*** Data supplied ***
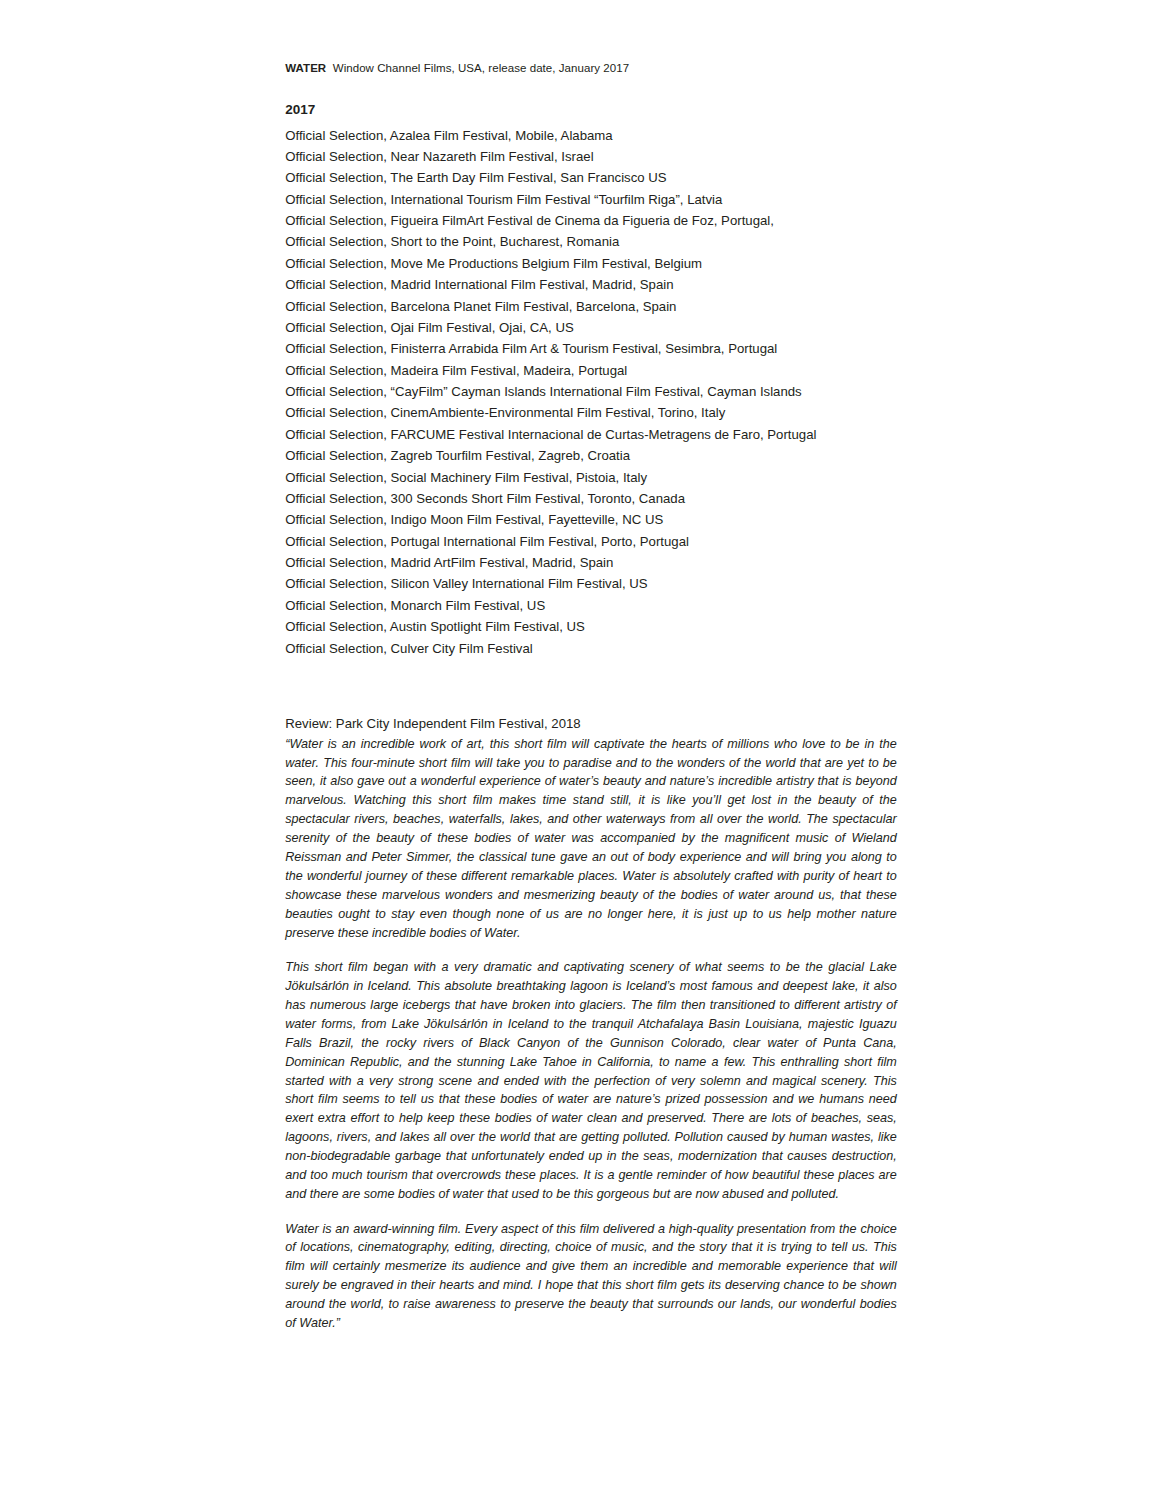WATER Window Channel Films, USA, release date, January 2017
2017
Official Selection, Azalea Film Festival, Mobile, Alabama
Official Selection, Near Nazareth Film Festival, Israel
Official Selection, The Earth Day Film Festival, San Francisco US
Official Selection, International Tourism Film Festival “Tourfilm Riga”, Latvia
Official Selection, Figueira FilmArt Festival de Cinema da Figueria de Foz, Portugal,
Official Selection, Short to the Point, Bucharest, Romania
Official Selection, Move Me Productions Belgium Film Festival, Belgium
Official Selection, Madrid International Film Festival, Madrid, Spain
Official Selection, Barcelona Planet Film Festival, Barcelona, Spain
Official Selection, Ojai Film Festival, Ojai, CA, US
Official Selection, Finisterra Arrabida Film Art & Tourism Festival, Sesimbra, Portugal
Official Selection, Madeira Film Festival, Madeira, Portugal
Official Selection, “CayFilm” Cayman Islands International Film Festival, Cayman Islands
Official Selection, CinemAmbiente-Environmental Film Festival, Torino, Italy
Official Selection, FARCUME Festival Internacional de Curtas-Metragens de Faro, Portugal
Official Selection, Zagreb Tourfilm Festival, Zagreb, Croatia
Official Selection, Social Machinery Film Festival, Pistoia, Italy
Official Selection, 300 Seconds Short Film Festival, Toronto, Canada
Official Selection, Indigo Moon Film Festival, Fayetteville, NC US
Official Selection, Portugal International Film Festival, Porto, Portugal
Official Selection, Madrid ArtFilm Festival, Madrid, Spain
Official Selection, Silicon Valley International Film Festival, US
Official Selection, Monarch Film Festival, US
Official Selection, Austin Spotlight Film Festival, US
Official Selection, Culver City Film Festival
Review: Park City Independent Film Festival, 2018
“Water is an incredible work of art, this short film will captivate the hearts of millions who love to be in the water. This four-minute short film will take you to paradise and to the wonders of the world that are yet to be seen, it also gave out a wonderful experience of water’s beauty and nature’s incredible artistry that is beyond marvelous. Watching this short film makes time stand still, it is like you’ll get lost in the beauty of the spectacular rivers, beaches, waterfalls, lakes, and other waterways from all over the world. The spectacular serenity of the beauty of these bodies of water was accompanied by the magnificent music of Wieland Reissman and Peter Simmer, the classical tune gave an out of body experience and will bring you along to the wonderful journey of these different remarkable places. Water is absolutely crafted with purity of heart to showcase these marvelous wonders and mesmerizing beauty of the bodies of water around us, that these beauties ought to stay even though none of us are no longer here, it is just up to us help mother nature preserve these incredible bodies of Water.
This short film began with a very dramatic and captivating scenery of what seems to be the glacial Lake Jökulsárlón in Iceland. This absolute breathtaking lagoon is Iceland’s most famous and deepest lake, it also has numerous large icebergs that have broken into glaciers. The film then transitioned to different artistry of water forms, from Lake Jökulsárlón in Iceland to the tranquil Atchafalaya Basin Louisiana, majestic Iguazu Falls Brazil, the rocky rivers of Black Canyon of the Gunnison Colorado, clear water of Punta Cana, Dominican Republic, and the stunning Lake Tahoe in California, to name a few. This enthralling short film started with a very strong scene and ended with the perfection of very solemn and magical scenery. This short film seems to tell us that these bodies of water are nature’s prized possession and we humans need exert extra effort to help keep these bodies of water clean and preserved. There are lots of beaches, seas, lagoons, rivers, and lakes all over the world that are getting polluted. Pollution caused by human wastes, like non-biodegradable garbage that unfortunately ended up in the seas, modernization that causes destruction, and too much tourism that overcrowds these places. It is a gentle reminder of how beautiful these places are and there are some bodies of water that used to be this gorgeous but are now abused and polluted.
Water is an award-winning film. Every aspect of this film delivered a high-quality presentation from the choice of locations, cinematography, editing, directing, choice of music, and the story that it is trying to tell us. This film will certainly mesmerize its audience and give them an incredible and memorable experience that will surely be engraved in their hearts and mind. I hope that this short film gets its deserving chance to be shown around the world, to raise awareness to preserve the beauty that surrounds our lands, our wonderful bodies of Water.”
*** End of Data supplied ***
* _Instructions for the task_: Starting at the line above that contains "Official Selection, Social", repeat each line exactly up to and including the line that contains "Official Selection, Indigo", and stop there.

* _Output for this task_:
Official Selection, Social Machinery Film Festival, Pistoia, Italy
Official Selection, 300 Seconds Short Film Festival, Toronto, Canada
Official Selection, Indigo Moon Film Festival, Fayetteville, NC US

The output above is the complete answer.